27 août 2010

The Authority : Kevin le Magnifique

Retour du plus malchanceux agent du S.A.S. qui va cette fois secourir le Midnighter et se mettre de nouveau dans des situations franchement délicates. Attention cependant, The Authority : Kevin le Magnifique n'est pas à mettre entre toutes les mains !

Lorsque le Midnighter se retrouve en Grande-Bretagne, blessé et séparé du reste de son groupe habituel, il ne trouve rien de mieux que de faire appel à Kev Hawkins. L'homme est un assassin, légèrement homophobe et carrément porté sur l'alcool, mais c'est le seul type en qui Midnighter puisse avoir confiance.
Les deux hommes, qui se détestent cordialement, vont faire équipe et découvrir un programme gouvernemental secret assez épouvantable. Une bonne occasion pour Kev de réfléchir à son lourd passé et de décider s'il s'imposera des limites morales ou sacrifiera tout à son boulot. Un boulot si spécial, qui laisse de si terribles souvenirs, que l'un de ses plus vieux potes a décidé récemment d'en finir avec la vie...
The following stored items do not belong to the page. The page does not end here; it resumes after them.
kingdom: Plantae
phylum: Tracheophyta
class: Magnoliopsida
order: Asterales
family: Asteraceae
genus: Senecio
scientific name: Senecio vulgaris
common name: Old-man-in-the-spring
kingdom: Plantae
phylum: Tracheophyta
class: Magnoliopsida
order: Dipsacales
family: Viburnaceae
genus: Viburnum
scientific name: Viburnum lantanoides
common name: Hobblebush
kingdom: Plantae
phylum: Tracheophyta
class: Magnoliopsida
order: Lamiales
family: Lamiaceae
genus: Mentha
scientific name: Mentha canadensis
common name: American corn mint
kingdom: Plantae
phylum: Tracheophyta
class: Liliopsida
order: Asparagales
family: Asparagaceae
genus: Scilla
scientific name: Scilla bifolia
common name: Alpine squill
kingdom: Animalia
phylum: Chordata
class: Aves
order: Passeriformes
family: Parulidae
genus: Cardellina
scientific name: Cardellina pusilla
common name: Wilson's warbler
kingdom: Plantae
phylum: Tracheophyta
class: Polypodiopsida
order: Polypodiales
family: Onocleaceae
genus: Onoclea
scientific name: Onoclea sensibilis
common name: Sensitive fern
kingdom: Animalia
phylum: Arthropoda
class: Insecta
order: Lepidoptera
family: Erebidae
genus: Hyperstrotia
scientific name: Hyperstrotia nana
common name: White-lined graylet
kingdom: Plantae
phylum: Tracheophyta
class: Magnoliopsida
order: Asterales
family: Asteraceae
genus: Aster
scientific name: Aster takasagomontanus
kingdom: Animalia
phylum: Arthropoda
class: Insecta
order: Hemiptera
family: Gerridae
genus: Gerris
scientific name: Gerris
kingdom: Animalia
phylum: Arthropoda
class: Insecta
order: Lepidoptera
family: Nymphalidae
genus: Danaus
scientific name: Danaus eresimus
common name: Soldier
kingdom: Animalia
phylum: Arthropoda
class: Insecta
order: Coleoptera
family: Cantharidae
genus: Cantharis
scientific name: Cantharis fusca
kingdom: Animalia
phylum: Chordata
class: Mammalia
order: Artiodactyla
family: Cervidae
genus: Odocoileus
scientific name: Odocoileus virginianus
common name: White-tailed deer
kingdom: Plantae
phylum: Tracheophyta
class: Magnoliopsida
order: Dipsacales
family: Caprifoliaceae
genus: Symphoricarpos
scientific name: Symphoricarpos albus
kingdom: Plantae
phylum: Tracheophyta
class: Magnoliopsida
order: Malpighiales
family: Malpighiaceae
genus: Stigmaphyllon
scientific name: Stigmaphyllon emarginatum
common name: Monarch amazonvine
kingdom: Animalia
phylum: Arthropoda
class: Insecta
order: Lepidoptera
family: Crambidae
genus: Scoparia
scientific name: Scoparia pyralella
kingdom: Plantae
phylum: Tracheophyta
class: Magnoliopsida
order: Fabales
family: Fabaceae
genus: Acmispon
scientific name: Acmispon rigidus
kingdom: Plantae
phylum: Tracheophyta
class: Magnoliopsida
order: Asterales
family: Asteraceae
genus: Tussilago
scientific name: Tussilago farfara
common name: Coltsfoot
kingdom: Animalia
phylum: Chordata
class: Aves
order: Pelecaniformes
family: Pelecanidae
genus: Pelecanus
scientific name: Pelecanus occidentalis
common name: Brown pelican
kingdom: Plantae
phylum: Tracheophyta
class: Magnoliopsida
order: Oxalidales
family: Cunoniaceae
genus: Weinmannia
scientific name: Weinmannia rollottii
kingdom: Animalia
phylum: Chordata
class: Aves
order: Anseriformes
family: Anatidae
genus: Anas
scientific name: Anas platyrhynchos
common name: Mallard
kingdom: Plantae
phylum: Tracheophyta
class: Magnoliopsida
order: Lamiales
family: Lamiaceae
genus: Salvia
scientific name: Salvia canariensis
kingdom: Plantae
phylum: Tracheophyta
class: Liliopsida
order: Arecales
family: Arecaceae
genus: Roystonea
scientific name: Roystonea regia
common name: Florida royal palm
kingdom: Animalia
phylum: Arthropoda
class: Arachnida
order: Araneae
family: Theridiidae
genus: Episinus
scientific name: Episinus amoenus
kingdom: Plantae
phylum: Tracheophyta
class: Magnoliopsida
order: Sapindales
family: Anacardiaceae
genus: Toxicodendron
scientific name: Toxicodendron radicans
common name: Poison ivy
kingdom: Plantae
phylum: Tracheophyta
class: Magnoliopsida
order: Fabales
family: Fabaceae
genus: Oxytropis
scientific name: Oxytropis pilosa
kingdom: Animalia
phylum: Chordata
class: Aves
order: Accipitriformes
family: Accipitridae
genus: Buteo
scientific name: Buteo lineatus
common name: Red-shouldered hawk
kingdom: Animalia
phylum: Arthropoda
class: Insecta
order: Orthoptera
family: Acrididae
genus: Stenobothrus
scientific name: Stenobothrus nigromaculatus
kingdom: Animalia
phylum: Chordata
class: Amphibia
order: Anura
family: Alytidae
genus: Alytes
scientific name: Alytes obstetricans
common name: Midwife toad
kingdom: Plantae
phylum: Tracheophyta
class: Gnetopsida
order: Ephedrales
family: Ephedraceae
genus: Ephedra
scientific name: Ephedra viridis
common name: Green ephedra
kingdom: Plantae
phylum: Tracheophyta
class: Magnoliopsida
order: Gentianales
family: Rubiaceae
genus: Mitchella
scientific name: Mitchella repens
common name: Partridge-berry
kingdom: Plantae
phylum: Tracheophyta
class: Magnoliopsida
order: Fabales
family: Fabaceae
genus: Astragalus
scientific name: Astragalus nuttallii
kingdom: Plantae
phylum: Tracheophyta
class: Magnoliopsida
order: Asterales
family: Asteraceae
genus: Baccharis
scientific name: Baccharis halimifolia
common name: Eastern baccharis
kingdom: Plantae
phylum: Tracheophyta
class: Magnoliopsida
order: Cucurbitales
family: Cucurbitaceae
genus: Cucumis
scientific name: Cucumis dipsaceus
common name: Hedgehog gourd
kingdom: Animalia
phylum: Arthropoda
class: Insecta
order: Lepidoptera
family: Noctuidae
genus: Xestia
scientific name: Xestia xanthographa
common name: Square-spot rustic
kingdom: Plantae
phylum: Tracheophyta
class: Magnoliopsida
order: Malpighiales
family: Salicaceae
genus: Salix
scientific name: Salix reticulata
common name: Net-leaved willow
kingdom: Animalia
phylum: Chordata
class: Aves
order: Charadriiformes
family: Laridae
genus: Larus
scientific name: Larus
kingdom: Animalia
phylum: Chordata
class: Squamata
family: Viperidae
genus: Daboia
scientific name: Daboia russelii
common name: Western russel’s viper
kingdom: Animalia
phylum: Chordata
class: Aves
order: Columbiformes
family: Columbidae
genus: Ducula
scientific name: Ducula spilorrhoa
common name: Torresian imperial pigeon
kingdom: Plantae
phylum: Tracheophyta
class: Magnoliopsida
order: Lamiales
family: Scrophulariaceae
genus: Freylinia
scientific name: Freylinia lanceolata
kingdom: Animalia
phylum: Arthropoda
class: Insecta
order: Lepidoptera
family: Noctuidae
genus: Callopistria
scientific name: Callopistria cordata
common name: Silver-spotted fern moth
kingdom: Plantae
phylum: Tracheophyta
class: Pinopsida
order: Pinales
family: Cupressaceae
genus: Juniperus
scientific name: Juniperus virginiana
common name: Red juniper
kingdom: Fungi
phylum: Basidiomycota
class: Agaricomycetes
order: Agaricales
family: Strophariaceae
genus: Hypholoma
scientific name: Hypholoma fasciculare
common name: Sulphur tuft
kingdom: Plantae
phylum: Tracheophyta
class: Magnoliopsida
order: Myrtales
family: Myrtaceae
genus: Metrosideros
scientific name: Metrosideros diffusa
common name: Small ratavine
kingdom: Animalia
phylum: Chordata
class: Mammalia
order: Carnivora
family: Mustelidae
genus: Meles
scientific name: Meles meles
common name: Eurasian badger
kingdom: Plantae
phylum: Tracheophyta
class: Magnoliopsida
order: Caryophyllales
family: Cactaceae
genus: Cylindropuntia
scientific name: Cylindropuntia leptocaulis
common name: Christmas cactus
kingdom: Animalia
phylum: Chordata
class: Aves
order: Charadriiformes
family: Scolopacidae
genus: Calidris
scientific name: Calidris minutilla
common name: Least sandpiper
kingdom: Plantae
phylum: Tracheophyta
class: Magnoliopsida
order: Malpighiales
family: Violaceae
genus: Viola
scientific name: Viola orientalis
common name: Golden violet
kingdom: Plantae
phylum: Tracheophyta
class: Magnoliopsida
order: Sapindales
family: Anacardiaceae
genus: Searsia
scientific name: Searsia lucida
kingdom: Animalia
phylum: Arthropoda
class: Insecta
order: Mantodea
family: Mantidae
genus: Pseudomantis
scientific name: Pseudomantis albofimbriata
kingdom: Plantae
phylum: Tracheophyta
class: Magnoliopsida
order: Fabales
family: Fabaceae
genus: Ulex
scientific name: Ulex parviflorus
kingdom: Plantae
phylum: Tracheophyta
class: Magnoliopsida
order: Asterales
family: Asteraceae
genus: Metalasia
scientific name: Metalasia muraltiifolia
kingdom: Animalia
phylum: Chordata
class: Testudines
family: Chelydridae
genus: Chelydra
Nouvelle mini-série mettant en scène The Authority (cf cette chronique pour en savoir plus sur les débuts de cette équipe) et notre brave Kev. Nous avions découvert le personnage l'année dernière (cf cet article), sous la plume de Garth Ennis qui reprend ici la même recette musclée pour nous offrir cette suite. L'on reconnaitra sans peine le style de Glenn Fabry pour les covers, en ce qui concerne les pages intérieures, c'est Carlos Ezquerra qui se charge des dessins, dans un style assez passe-partout, ni hideux ni vraiment éblouissant.
C'est de toute façon le récit en lui-même qui fait tout l'intérêt de ces épisodes. Il est en général très difficile de trouver un mauvais Ennis (l'auteur a notamment fait ses preuves sur des séries comme Preacher, The Boys, La Pro ou encore, chez Marvel, le Punisher). Cette histoire ne fait pas exception à la règle et se révèle des plus savoureuses. Comme toujours avec ce bougre d'Ennis, l'on retrouve de la violence, du sexe, quelques perversions mais surtout beaucoup d'humour et un propos qui, malgré sa forme très trash en apparence, cache bien souvent un deuxième niveau de lecture bien plus profond qu'il n'y paraît.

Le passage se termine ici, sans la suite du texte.